Promoter variants of the cannabinoid receptor 1 gene (CNR1) in interaction with 5-HTTLPR affect the anxious phenotype.

Anxiety is a polygenic condition, and the recently discovered Endocannabinoid System (ECS) is one plausible candidate. Experimental data suggest that the ECS can modulate several neurotransmitter systems, including the serotonergic system, which itself plays a significant role in anxiety. However, to date there is no evidence of gene-gene interactions; indeed genetic studies focusing separately on the two systems provide conflicting data. Thus, the aim of our study was to analyze the interaction of the promoter regions of the serotonin transporter (SLC6A4) and cannabinoid receptor 1 (CNR1) genes on anxiety. We genotyped 706 individuals for the 5-HTTLPR in the SLC6A4 promoter and 4 SNPs located in the CNR1 promoter region.
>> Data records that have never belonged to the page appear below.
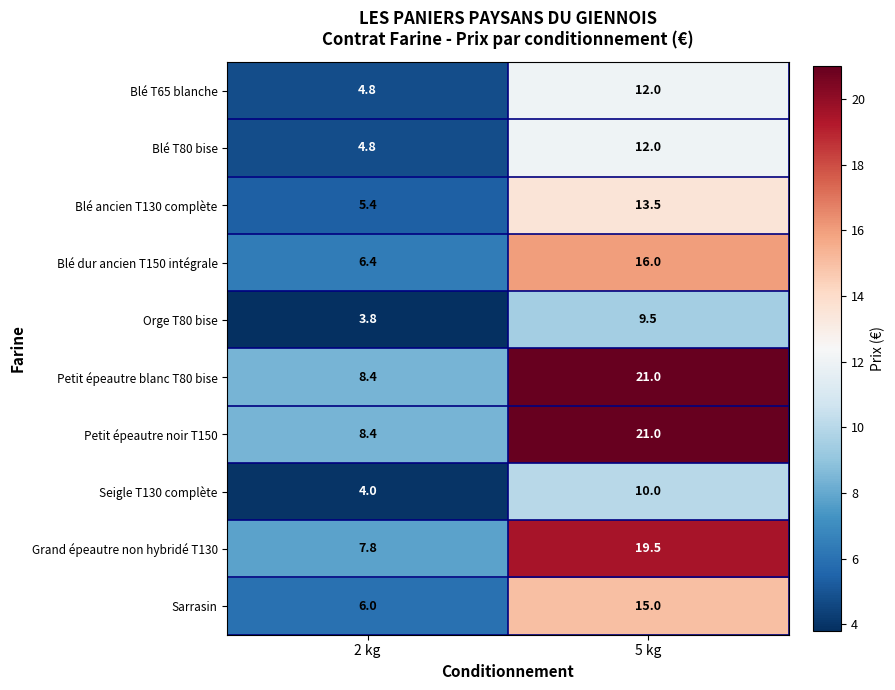

Reading left to right, extract all data points from this chart.

Blé T65 blanche: 4.8	12.0
Blé T80 bise: 4.8	12.0
Blé ancien T130 complète: 5.4	13.5
Blé dur ancien T150 intégrale: 6.4	16.0
Orge T80 bise: 3.8	9.5
Petit épeautre blanc T80 bise: 8.4	21.0
Petit épeautre noir T150: 8.4	21.0
Seigle T130 complète: 4.0	10.0
Grand épeautre non hybridé T130: 7.8	19.5
Sarrasin: 6.0	15.0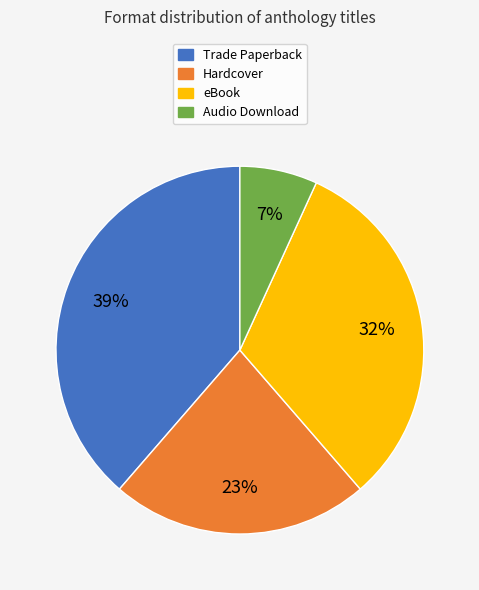

How many slices are in this pie chart?

4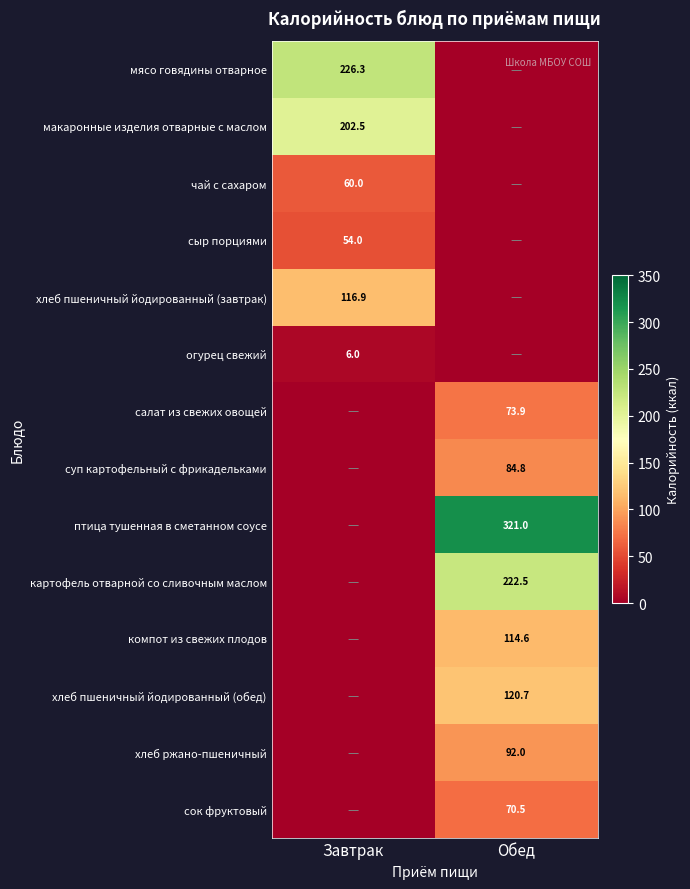

The value of хлеб пшеничный йодированный (обед) at Обед is 24.4. True or false?

False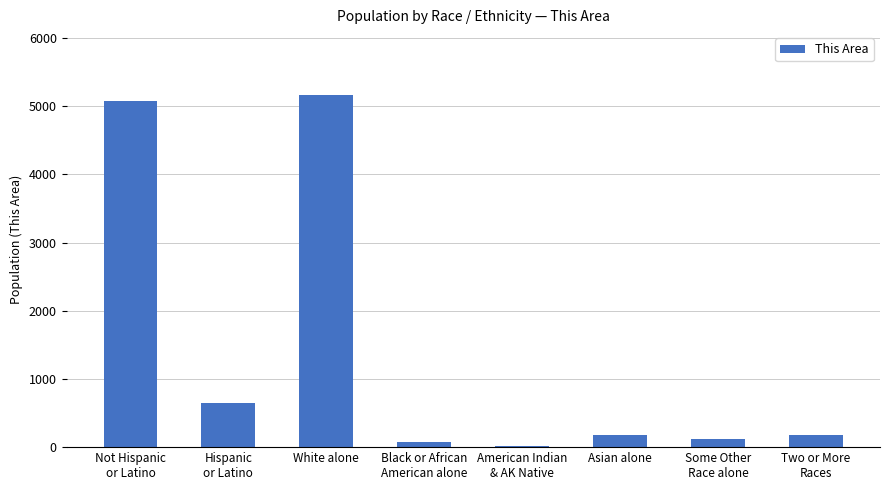

What is the average value?

1434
Anxiety was measured by the State-Trait Anxiety Inventory (STAI-S, STAI-T), the anxiety subscale of TEMPS-A (TEMPS-Anx), and the Brief Symptom Inventory (BSI-Anx). Significant 5-HTTLPR x CNR1 promoter-promoter interaction was observed using STAI-T (P = 0.0006) and TEMPS-Anx (P = 0.0013). The risk of high anxiety scores on BSI-Anx was 4.6-fold greater in homozygous 'GG' rs2180619 in combination with homozygous 'SS' 5-HTTLPR (P = 0.0005) compared to other genotypes. The effect of previously described "TGC" haplotype in the alternative promoter of CNR1 depended both on the conventional promoter polymorphism and the 5-HTTLPR. Our haplotype and putative transcription binding profile analyses strongly suggest that certain constellations of CB1-receptor and 5-HTT promoters yield extremely high or low synaptic 5-HT concentrations, and these are associated with an anxious phenotype. In conclusion, genetically determined serotonergic and endocannabinoid dysfunctions could lead to a vulnerability causing anxiety disorders and possibly depression.